La Curée

La Curée (paragraphe n°455)

Chapitre III

Paris s'abîmait alors dans un nuage de plâtre. Les temps prédits par Saccard, sur les buttes Montmartre, étaient venus. On taillait la cité à coups de sabre, et il était de toutes les entailles, de toutes les blessures. Il avait des décombres à lui aux quatre coins de la ville. Rue de Rome, il fut mêlé à une étonnante histoire du trou qu'une compagnie creusa, pour transporter cinq ou six mille mètres cubes de terre et faire croire à des travaux gigantesques, et qu'on dut ensuite reboucher, en rapportant la terre de Saint-Ouen, lorsque la compagnie eut fait faillite.

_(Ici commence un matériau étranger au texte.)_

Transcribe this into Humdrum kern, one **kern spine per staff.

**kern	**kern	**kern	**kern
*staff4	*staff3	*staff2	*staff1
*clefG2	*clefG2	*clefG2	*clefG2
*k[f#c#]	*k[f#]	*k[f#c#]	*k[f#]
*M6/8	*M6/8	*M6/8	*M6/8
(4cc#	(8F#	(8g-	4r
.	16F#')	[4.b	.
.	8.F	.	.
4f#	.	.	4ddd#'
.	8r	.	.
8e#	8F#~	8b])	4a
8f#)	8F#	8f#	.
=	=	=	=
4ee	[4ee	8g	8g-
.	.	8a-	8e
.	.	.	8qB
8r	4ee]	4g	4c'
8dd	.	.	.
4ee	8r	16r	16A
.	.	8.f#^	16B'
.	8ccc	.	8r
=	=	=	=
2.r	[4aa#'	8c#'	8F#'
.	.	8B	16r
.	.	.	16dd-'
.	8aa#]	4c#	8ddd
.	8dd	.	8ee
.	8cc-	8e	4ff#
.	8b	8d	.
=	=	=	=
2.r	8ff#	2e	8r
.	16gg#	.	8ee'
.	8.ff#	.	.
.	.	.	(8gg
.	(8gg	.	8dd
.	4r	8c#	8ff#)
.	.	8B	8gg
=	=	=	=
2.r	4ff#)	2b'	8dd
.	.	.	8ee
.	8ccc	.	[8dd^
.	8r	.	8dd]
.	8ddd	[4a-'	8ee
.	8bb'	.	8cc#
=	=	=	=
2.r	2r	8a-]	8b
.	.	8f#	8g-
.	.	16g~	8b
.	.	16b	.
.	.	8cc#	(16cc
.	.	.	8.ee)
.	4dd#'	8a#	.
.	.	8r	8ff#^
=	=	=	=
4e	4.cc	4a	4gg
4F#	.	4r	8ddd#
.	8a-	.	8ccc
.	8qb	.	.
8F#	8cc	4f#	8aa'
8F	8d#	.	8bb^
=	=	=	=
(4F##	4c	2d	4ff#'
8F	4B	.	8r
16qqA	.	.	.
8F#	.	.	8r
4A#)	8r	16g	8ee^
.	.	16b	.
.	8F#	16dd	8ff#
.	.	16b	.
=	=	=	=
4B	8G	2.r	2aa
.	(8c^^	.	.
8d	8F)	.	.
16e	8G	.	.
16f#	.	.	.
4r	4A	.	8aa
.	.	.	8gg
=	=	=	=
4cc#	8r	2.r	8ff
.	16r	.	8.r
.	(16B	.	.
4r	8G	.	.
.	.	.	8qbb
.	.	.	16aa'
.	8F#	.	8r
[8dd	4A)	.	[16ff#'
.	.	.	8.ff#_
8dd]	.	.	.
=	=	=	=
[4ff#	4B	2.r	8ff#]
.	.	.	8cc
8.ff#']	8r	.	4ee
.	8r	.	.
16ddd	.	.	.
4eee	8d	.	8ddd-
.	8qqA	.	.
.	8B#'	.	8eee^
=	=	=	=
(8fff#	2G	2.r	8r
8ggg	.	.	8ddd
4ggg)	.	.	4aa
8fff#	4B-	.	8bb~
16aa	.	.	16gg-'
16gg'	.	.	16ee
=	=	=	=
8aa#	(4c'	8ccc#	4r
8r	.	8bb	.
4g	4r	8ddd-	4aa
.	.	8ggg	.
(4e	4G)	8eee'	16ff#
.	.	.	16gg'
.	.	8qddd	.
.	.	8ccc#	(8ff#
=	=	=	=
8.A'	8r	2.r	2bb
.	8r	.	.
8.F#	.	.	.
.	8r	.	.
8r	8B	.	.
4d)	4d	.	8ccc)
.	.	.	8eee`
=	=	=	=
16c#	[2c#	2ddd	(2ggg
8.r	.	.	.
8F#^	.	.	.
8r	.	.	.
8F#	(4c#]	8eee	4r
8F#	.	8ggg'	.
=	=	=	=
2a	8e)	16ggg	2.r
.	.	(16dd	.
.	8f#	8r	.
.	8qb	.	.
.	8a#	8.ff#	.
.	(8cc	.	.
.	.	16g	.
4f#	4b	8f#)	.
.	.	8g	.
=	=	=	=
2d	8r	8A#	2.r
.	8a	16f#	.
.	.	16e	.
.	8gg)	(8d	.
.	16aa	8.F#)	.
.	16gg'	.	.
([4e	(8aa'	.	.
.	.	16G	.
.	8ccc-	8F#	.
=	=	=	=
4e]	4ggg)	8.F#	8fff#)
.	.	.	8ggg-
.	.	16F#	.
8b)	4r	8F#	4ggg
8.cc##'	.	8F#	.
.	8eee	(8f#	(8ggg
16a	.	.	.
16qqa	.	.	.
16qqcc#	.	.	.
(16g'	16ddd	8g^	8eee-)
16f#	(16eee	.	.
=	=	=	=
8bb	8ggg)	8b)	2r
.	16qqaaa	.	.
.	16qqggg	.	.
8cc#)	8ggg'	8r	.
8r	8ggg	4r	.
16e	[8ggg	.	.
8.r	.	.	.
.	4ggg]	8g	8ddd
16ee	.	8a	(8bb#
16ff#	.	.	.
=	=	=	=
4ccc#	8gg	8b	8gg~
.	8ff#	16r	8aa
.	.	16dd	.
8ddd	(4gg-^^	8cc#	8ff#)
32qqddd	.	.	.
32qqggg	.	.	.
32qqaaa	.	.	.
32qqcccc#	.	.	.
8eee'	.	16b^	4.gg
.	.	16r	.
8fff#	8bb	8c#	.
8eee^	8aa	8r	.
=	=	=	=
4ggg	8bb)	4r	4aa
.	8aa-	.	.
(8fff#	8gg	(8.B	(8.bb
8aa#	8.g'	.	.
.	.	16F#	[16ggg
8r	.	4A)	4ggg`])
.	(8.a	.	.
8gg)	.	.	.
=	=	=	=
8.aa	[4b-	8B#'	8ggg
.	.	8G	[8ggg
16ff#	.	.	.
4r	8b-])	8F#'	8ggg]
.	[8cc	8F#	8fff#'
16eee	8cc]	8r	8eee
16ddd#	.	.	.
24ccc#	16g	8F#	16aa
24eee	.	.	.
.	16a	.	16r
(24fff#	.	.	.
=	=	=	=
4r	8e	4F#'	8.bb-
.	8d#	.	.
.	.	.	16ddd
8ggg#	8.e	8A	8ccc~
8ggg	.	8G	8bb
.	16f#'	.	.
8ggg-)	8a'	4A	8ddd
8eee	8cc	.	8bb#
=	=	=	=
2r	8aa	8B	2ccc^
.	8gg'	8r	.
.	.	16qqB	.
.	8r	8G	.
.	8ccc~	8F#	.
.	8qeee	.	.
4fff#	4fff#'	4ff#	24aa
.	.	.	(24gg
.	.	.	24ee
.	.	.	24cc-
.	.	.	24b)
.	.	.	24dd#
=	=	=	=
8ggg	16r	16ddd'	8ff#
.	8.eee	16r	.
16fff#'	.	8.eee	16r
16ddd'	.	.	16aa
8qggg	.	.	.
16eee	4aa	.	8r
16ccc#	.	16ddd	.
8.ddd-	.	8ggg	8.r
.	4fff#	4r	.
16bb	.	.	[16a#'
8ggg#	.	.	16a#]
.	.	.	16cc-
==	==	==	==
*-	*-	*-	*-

Lui s'en tira la conscience nette, les poches pleines, grâce à son frère Eugène, qui voulut bien intervenir. A Chaillot, il aida à éventrer la butte, à la jeter dans un bas-fond, pour faire passer le boulevard qui va de l'Arc de triomphe au pont de l'Alma. Du côté de Passy, ce fut lui qui eut l'idée de semer les déblais du Trocadéro sur le plateau, de sorte que la bonne terre se trouve aujourd'hui à deux mètres de profondeur, et que l'herbe elle-même refuse de pousser dans ces gravats. On l'auraitretrouvé sur vingt points à la fois, à tous les endroits où il y avait quelque obstacle insurmontable, un déblai dont on ne savait que faire, un remblai qu'on ne pouvait exécuter, un bon amas de terre et de plâtras où s'impatientait la hâté fébrile des ingénieurs, que lui fouillait de ses ongles, et dans lequel il finissait toujours par trouver quelque pot-de-vin ou quelque opération de sa façon. Le même jour, il courait des travaux de l'Arc de triomphe à ceux du boulevard Saint-Michel, des déblais du boulevard Malesherbes aux remblais de Chaillot, traînant avec lui une armée d'ouvriers, d'huissiers, d'actionnaires, de dupes et de fripons.